■ **PROBLEM TO SOLVE**
Please work out how many of the lines below include "Comparison". Only the number should be given.
*** DATA SECTION
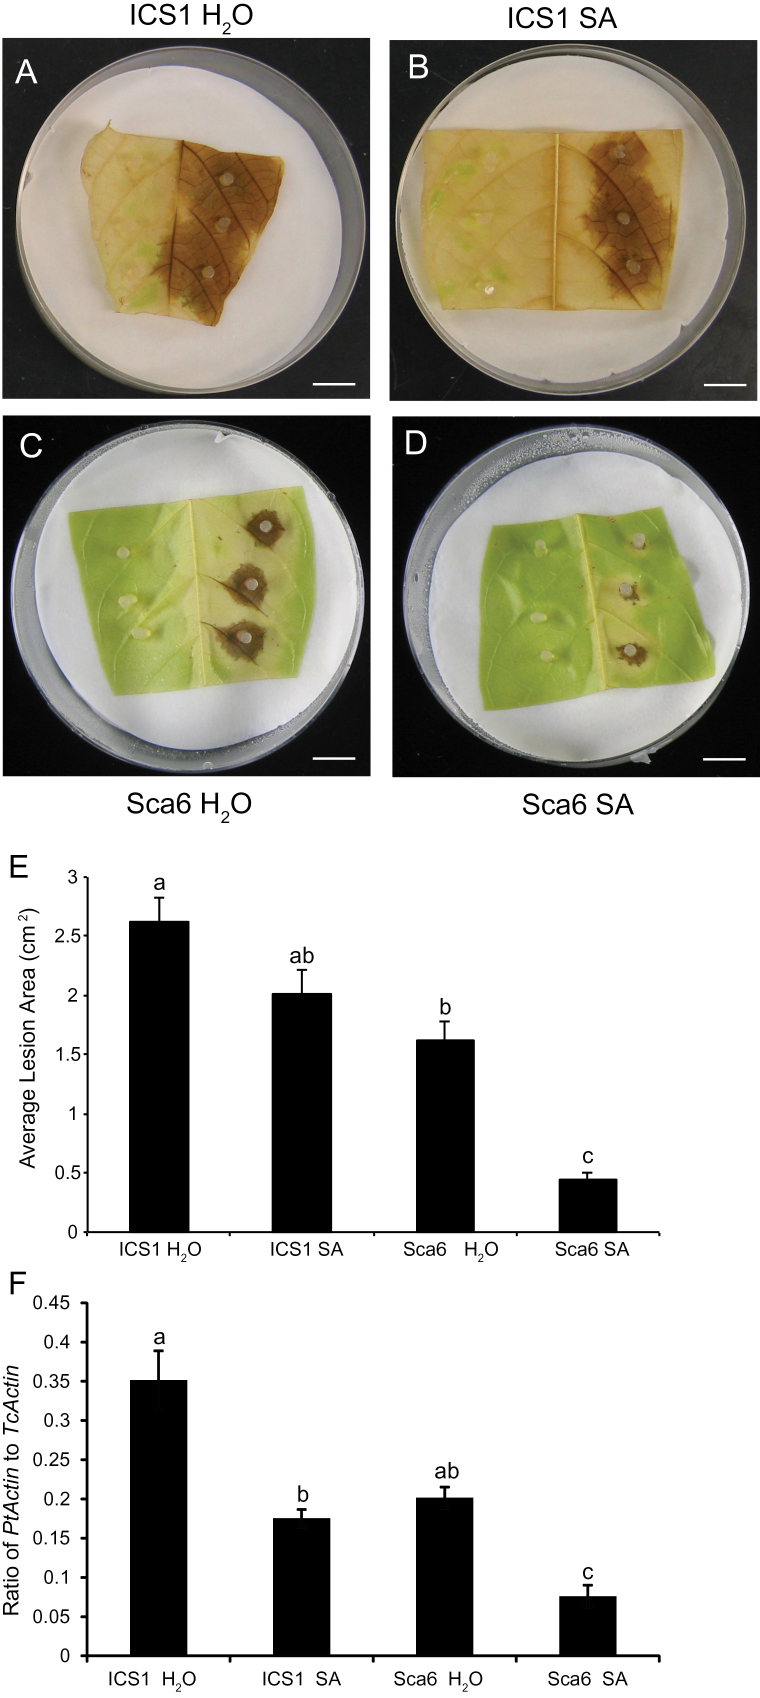
Inoculation of SA pre-treated stage C leaves from ICS1 and SCA6 with Phytophthora tropicalis. Stage C leaves were inoculated with agar plugs containing P. tropicalis mycelium 24h after water or 1mM SA treatment. Representative images of (A) water-treated ICS1 leaves, (B) SA-treated ICS1 leaves, (C) water-treated SCA6 leaves and (D) SA-treated SCA6 leaves 3 d after inoculation. Scale bars, 1cm. (E) Average lesion areas in replicate leaves were evaluated by ImageJ. Data represent means ±SE of treated leaves from 24 replicates per genotype. Letters above bar chart show the significant differences (P<0.05) determined by Fisher’s PLSD analysis. (F) Relative pathogen biomass was measured by qPCR with DNA isolated 48h after inoculation and is expressed as the ratio of P. tropicalis actin to cacao actin. Bars represent means ±SE of four biological replicates, each with three technical replicates. Letters above the bar show the significant differences (P<0.05) determined by Fisher’s PLSD analysis.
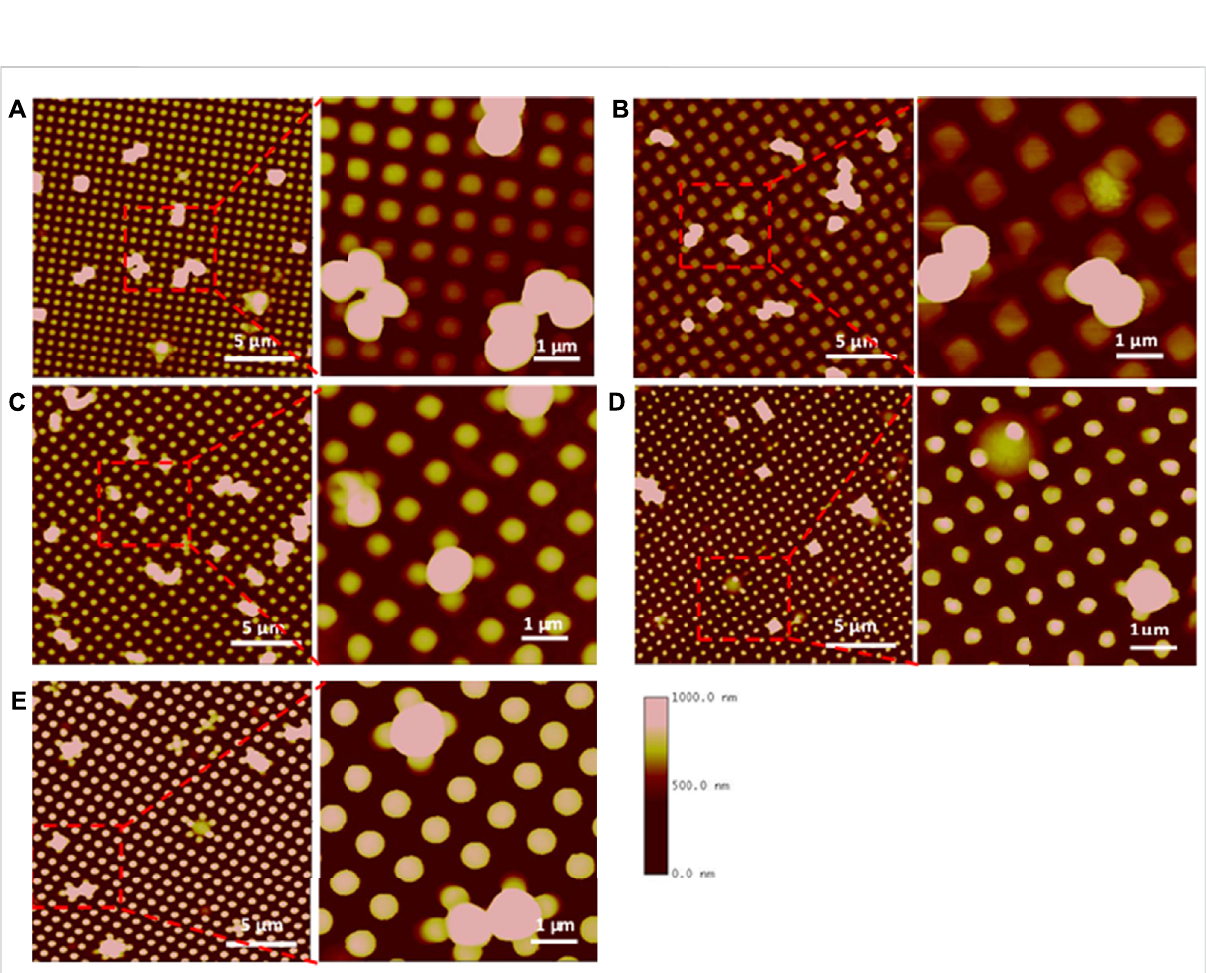
FIGURE 2 AFM images of S. aureus adhesion on textured surfaces. Square shaped pillars: Pattern 1, 500/300/500 (A) , Pattern 2, 700/700/300 (B) , Pattern 3, 500/500/600 (C) . Round shaped pillars: Pattern 4, 400/400/600 (D) , Pattern 5, 500/500/600 (E) . Bacterial cells are captured in Pattern 3 or penetrated by the pillar in Pattern 4. Reprinted from Xu and Siedlecki, Journal of Biomedical Materials Research Part A, 2022.110, 1238 –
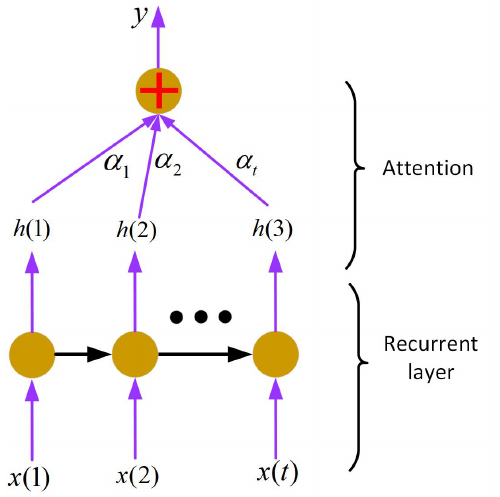
Figure 5. Recurrent layer with an attention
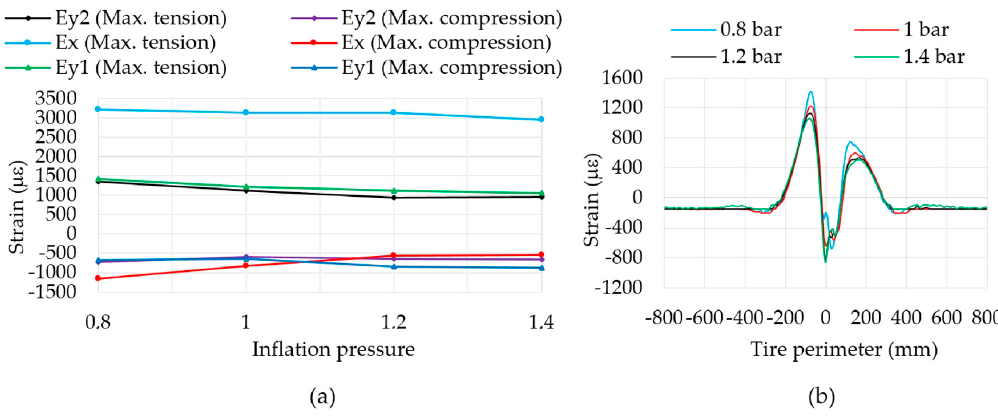
Figure 9. ( a ) Influence of pressure in maximum strain values; ( b ) Comparison of curves at different pressures in ε y1 at 30 km/h and 750 N.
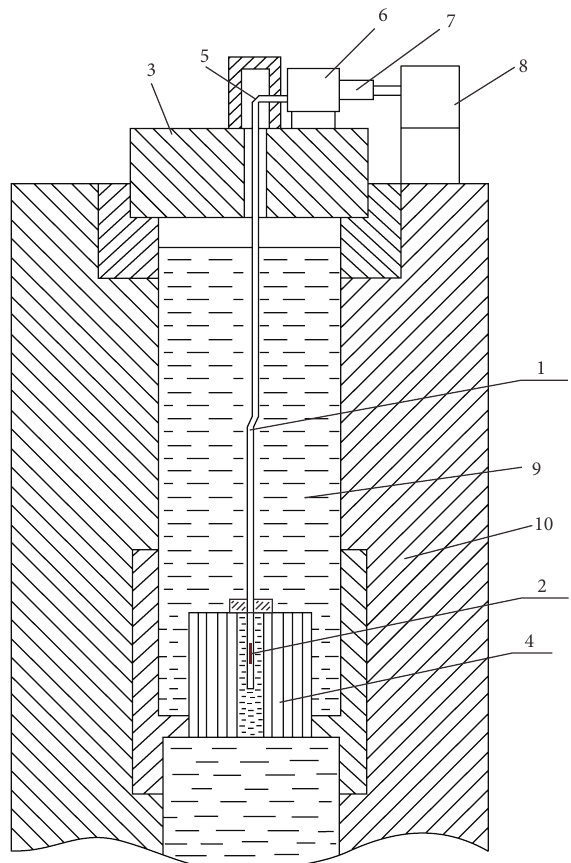
Figure 1: Installation for spectral studies on nuclear reactor. 1— experimental channel, 2—ampoule, 3—cast iron lid of the reactor, 4—the reactor core, 5—rotating mirror, 6—SPM-2 monochromator, 7—photomultiplier, 8—radiometer, 9—unsalted water, and 10— concrete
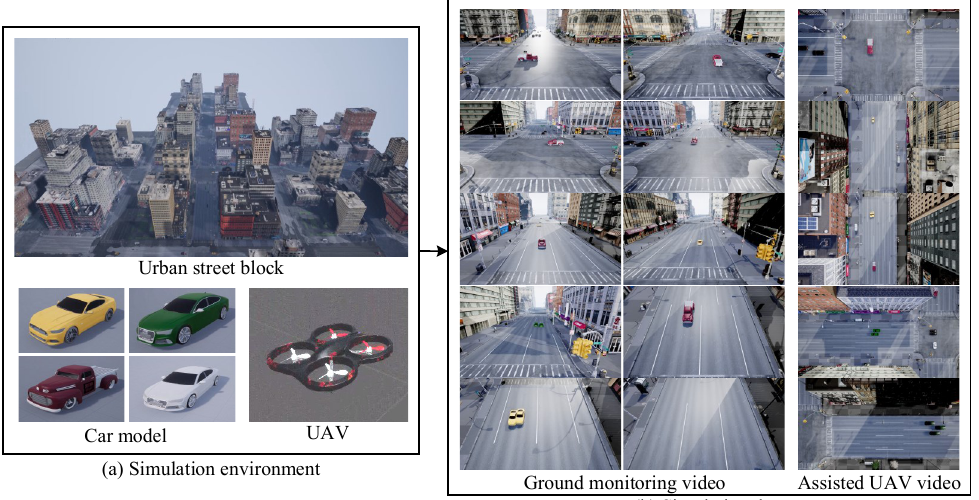
Figure 7. Our simulation database . ( a ) Simulation environment. The top left figure is a model of urban street block. The car models and UAV used in database are displayed below. ( b ) Some examples of ground monitoring videos and assisted UAV videos in this simulation database.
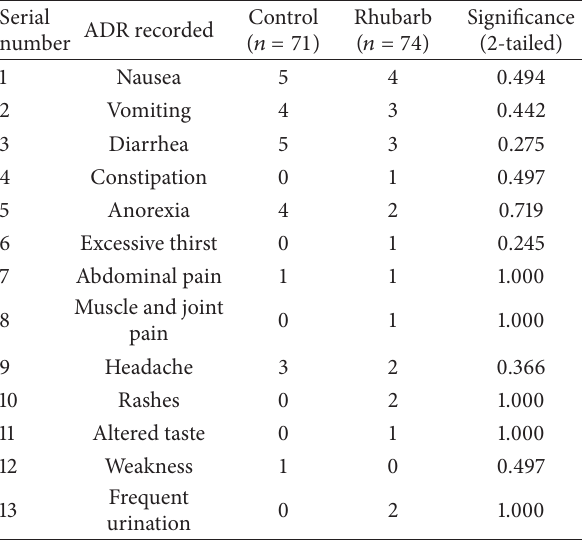
Table 3: Comparison of adverse drug reactions (ADRs) between control and Rhubarb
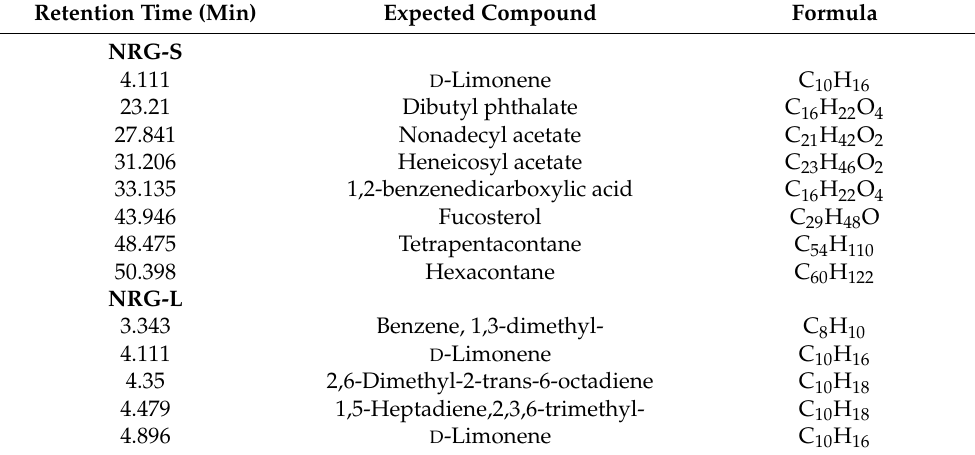
Table 2. Major compounds analyzed from GC-MS for waste NRG-S and its fraction (NRG-L). Retention Time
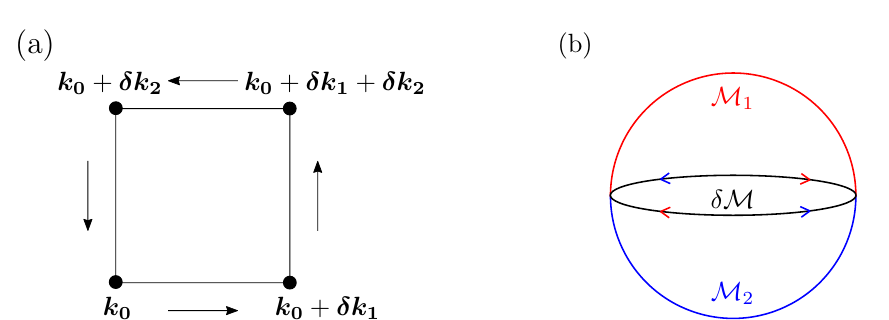
Figure 10: (a) Path considered in the statement of Ambrose-Singer theorem in Eq. (124). (b) Sphere tion of the (first) Chern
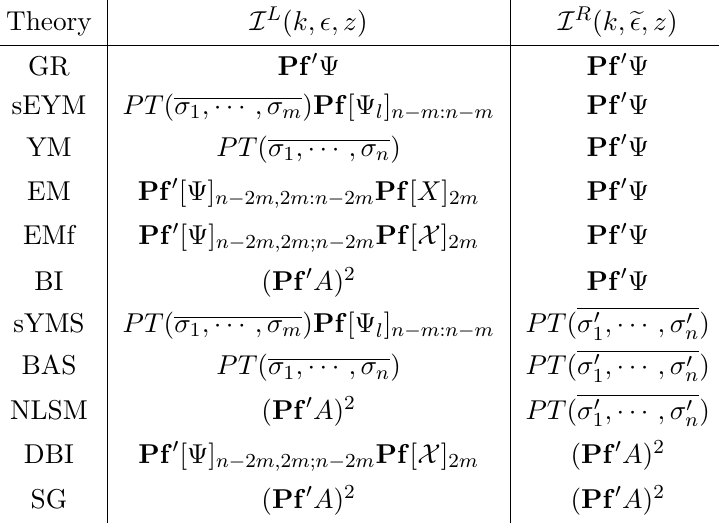
Table 1 . Form of the integrands for various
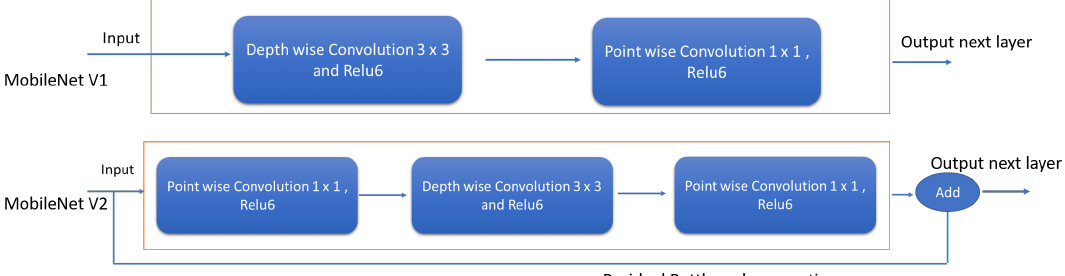
Figure 4. Difference between MobileNet V1 and MobileNet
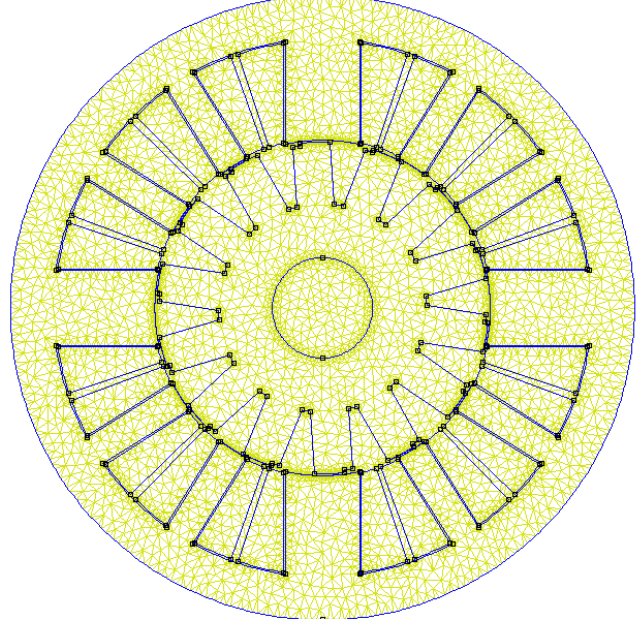
Figure 12. Finite element model of the stepped rotor BLSRM.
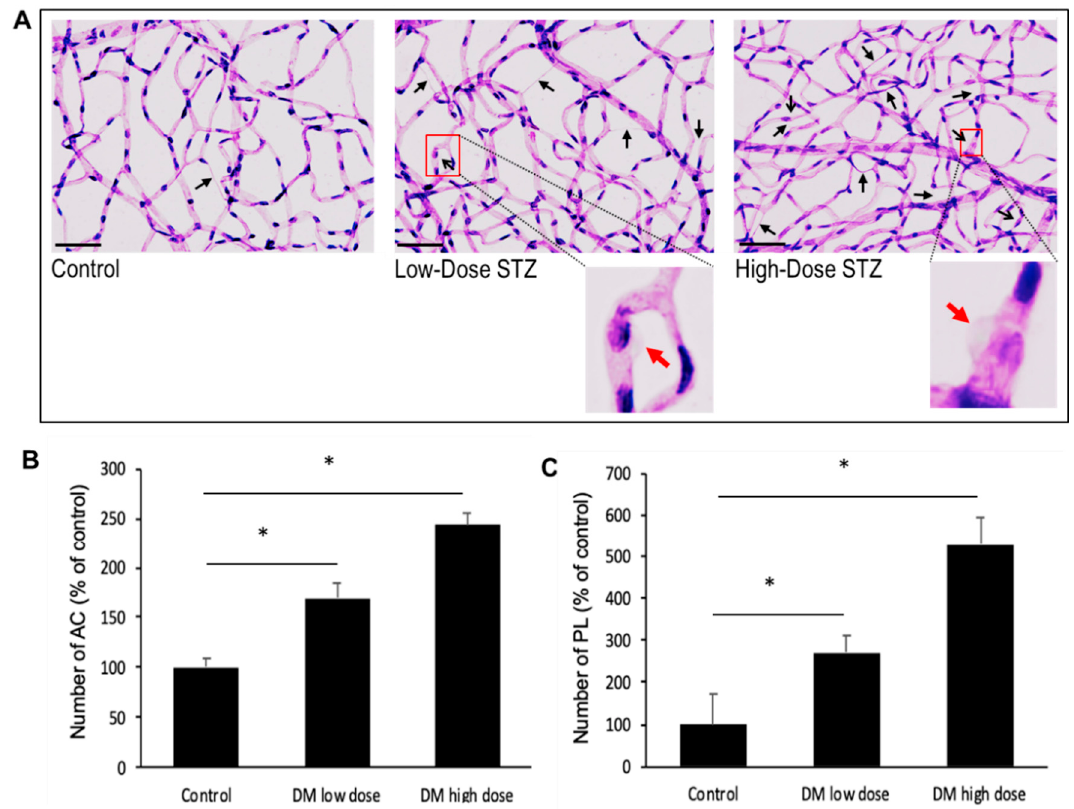
Figure 6. Effects of moderate or severe diabetes on the development of retinal vascular lesions. ( A ) Representative RTD images show increased number of AC (black closed arrows) and PL (black open arrows) in the retinas of moderately diabetic and severely diabetic mice compared to those of control mice ( n = 6). Scale bar = 100 µ m. Enlarged views of pericyte ghosts (red arrows) are shown in boxed areas. ( B ) Graphical illustration of cumulative data shows the number of AC and ( C ) PL progressively increases with diabetes severity. Data are expressed as mean ± standard deviation * = p < 0.05.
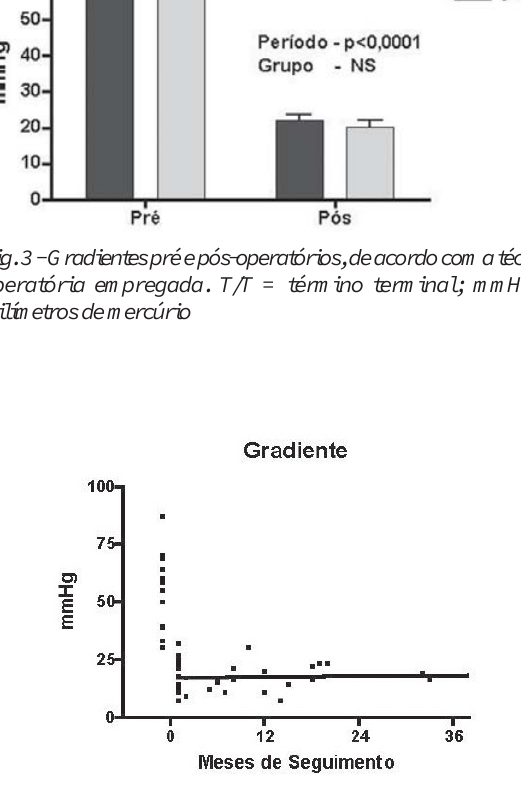
Fig. 4 - Evolução dos gradientes pós-operatórios ao longo do período de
******
■ **SOLUTION TO THE EXERCISE**
2